> _PROBLEM DESCRIPTION_
When a line of the entries below contains "were", it counts once; state how many such lines there are and nothing else.

> _RECORDS SUPPLIED_
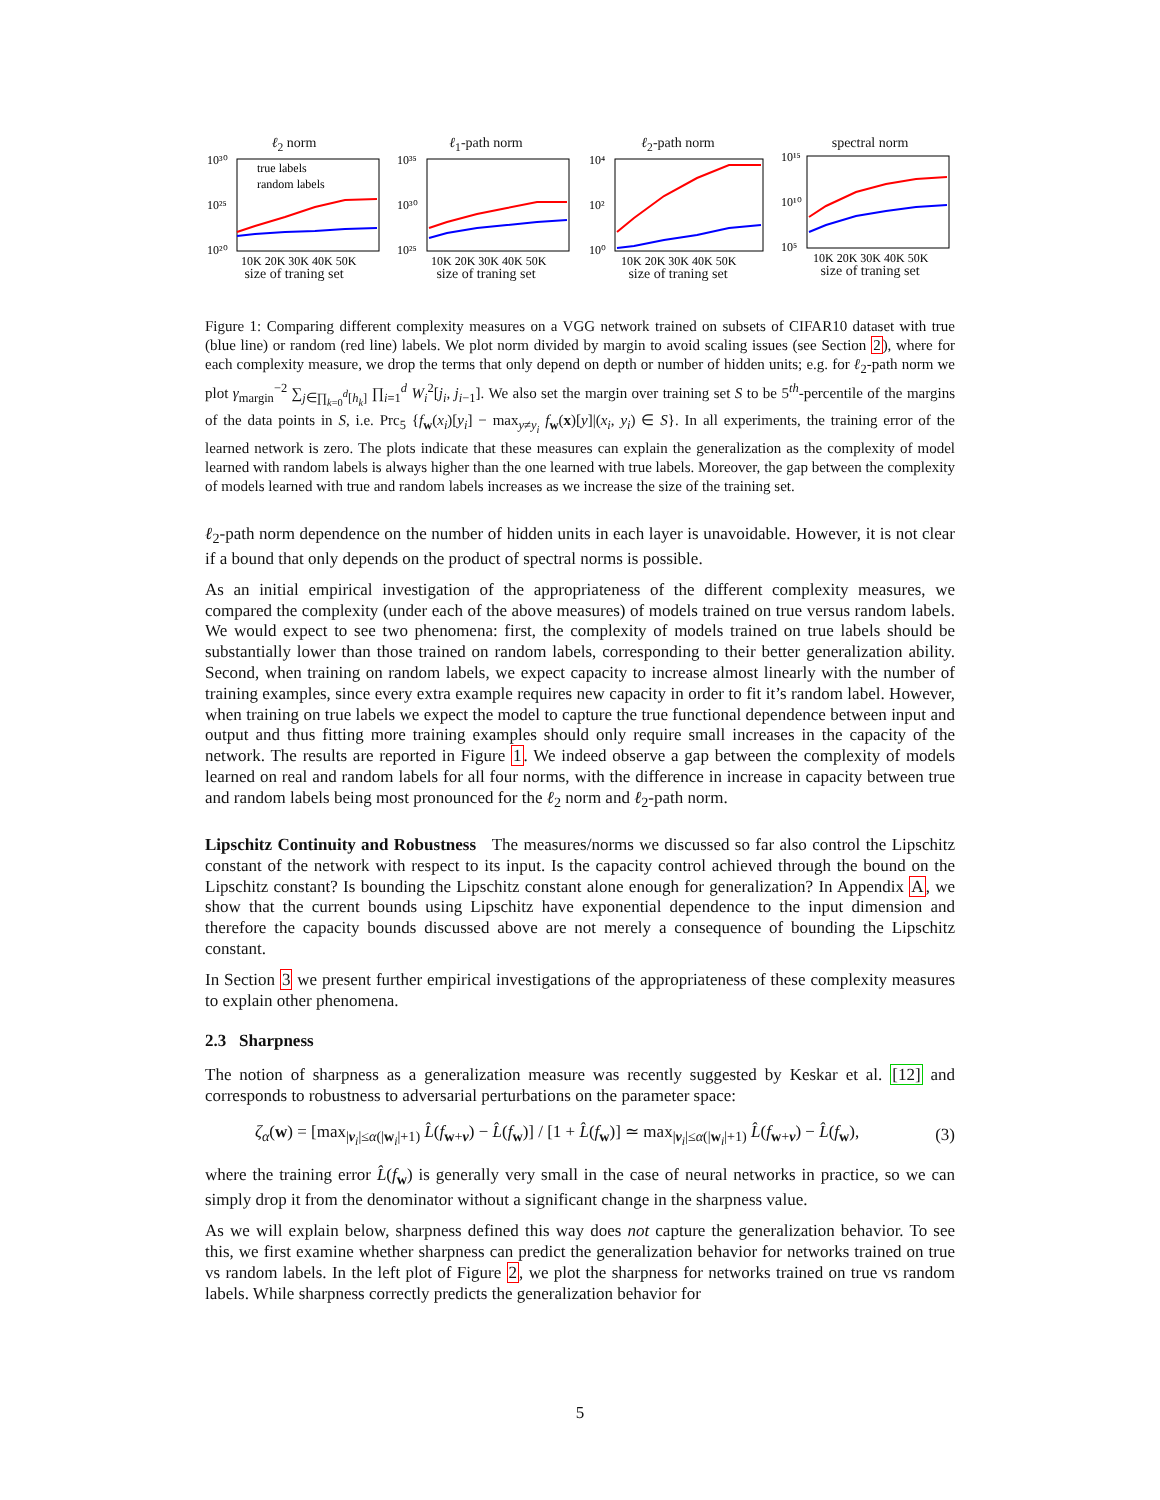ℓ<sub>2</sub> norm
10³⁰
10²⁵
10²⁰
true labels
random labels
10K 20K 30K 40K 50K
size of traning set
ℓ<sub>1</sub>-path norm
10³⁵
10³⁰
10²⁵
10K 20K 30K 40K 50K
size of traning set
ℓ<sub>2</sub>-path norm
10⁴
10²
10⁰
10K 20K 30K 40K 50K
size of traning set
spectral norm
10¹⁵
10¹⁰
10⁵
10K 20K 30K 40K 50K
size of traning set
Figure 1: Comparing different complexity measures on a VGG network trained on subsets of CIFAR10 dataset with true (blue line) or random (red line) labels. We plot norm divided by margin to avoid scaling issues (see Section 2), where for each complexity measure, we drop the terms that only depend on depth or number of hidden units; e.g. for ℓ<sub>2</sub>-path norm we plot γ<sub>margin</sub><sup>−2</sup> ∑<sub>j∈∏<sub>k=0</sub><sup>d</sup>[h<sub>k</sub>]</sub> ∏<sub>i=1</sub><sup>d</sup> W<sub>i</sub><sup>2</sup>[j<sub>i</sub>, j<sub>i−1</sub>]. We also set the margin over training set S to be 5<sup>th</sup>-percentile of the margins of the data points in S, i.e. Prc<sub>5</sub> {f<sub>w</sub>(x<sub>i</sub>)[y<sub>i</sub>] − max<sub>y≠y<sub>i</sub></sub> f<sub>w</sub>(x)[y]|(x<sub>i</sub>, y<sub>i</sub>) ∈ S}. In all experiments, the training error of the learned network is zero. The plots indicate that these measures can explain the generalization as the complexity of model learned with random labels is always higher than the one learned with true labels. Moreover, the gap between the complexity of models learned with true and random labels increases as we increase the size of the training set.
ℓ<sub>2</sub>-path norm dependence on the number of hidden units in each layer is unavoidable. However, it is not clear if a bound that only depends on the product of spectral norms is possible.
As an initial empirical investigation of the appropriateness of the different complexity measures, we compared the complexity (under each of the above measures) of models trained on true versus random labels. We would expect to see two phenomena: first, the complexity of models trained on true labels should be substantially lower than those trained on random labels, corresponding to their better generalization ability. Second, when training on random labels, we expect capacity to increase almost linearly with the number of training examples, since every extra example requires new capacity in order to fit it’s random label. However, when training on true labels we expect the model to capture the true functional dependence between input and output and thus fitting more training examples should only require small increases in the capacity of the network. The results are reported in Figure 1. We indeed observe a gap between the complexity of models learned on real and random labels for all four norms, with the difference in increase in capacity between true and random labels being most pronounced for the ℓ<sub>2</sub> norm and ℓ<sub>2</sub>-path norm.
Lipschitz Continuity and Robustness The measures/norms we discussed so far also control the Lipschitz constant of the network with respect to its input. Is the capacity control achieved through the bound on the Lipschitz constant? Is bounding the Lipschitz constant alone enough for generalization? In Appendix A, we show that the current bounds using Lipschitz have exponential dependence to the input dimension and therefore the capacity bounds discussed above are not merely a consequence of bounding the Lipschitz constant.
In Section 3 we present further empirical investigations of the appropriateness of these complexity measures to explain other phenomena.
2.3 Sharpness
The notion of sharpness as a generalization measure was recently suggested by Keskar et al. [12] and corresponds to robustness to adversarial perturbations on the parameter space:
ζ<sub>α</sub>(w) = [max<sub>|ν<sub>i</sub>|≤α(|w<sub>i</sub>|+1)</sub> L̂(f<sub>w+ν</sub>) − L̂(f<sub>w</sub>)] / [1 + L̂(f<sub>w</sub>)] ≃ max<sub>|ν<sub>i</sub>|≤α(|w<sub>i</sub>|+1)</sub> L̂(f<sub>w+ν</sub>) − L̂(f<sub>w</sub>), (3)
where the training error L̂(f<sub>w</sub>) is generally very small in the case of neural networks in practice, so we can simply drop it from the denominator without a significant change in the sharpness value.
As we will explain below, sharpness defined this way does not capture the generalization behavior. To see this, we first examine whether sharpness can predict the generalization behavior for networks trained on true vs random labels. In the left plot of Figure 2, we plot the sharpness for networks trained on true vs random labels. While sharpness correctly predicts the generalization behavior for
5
--
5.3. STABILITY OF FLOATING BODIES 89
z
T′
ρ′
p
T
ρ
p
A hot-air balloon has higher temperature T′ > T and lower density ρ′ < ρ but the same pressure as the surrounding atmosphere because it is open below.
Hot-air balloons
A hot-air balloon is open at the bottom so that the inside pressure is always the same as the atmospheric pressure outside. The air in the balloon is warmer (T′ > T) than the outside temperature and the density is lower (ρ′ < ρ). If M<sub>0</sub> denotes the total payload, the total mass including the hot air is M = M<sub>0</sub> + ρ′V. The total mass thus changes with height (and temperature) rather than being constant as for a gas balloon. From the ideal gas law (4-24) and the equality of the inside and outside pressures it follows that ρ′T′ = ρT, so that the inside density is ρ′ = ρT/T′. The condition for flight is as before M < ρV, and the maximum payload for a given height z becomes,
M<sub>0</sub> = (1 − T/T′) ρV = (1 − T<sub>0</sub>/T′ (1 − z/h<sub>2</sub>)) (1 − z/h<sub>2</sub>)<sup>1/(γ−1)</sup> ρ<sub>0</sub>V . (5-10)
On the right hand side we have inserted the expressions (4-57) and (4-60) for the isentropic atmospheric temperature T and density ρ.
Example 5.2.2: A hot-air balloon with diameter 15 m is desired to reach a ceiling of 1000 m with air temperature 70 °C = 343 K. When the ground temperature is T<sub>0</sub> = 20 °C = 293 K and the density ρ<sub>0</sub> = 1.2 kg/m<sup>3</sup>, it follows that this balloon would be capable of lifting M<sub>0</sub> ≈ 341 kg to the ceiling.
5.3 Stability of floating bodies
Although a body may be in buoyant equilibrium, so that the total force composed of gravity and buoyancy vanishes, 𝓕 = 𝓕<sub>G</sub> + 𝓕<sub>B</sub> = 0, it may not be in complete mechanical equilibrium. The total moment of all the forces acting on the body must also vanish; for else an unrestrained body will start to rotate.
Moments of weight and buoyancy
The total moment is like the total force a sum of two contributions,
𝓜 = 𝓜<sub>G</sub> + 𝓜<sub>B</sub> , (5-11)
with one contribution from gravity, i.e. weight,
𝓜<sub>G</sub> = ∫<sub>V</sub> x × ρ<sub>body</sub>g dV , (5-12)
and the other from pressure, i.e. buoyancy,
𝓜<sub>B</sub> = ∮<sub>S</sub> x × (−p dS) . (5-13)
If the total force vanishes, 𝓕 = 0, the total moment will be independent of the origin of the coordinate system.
* * *
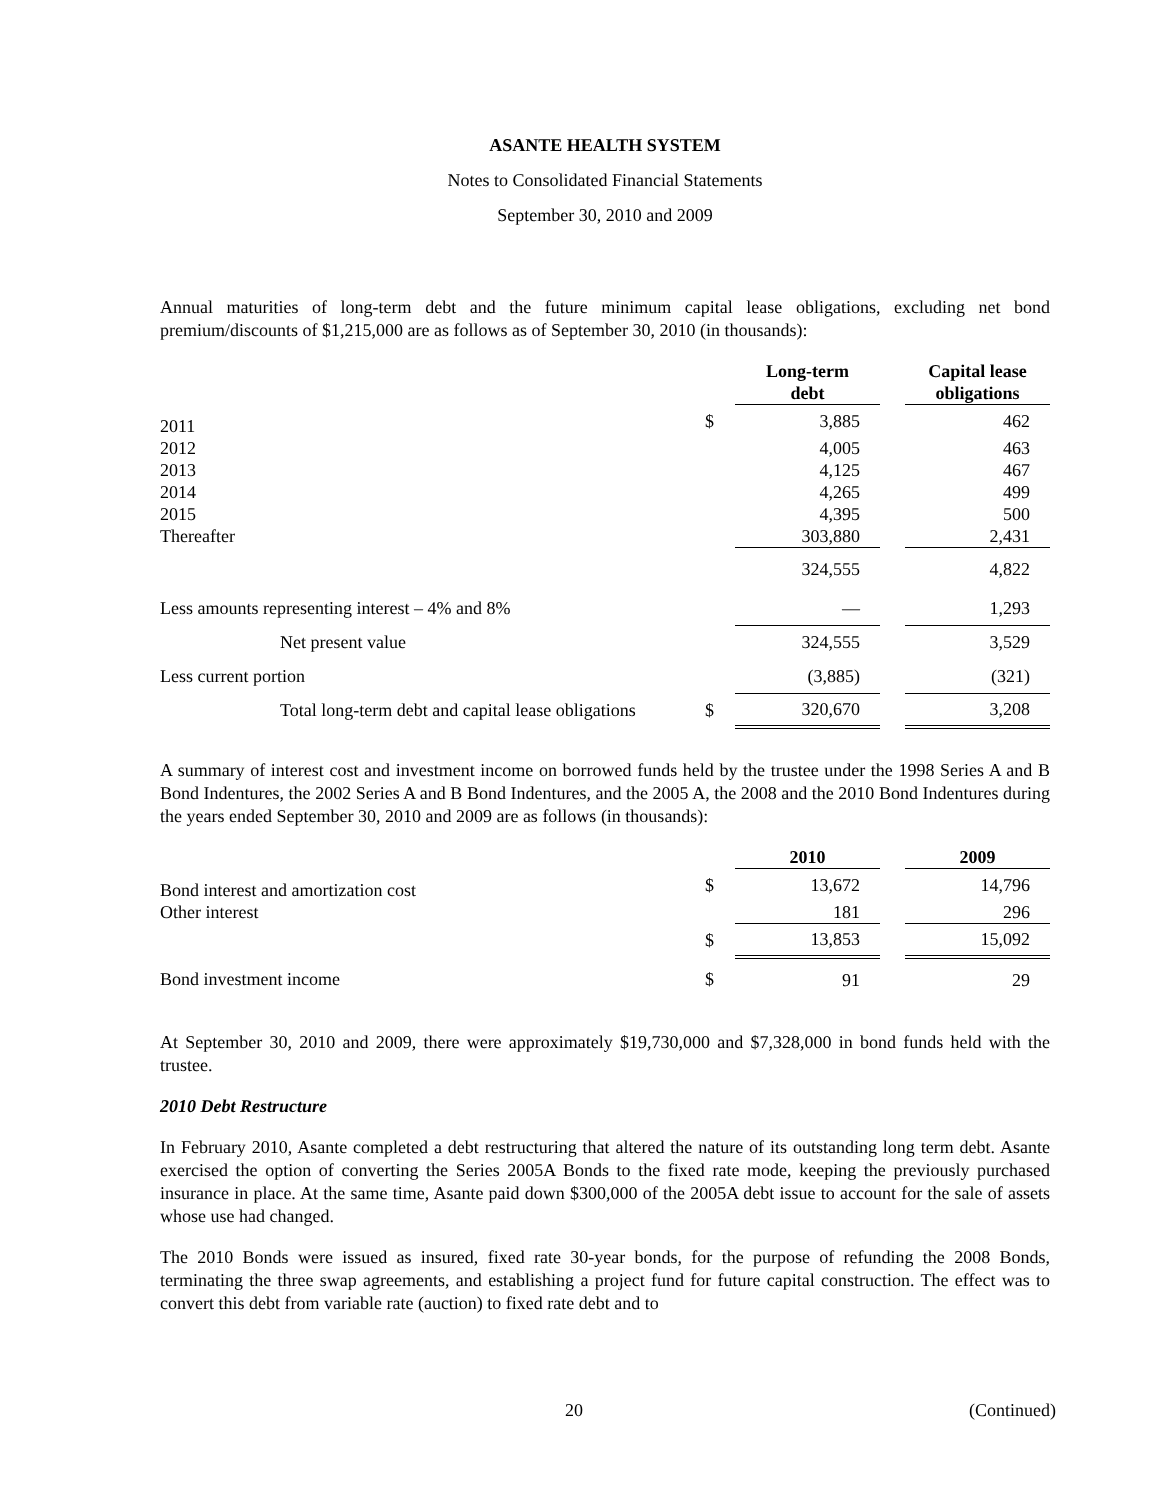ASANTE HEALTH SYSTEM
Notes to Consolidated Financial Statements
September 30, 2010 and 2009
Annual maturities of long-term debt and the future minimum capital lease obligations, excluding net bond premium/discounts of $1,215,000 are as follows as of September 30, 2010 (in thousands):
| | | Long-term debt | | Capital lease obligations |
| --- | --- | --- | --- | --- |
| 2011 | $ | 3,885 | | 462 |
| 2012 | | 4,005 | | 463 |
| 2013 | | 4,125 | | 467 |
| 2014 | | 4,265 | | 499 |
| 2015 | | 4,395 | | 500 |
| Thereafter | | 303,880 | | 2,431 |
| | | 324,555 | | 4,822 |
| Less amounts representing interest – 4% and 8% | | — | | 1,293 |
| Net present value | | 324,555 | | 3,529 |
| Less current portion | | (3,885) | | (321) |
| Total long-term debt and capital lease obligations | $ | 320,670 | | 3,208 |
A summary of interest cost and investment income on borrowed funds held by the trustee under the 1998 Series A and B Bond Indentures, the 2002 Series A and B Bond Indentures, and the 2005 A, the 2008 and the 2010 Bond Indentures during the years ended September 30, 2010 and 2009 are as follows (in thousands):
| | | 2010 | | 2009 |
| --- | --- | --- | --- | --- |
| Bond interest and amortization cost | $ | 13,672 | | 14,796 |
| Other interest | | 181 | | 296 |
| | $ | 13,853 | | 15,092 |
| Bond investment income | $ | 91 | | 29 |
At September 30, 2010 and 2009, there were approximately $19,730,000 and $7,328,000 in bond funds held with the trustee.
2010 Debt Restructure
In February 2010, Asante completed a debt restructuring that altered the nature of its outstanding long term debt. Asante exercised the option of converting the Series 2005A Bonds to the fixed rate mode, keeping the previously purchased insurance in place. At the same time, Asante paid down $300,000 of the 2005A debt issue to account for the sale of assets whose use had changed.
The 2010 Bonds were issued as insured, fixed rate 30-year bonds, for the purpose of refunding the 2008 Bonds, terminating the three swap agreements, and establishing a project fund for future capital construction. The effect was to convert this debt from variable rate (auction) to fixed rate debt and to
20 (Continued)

> _ANSWER_
2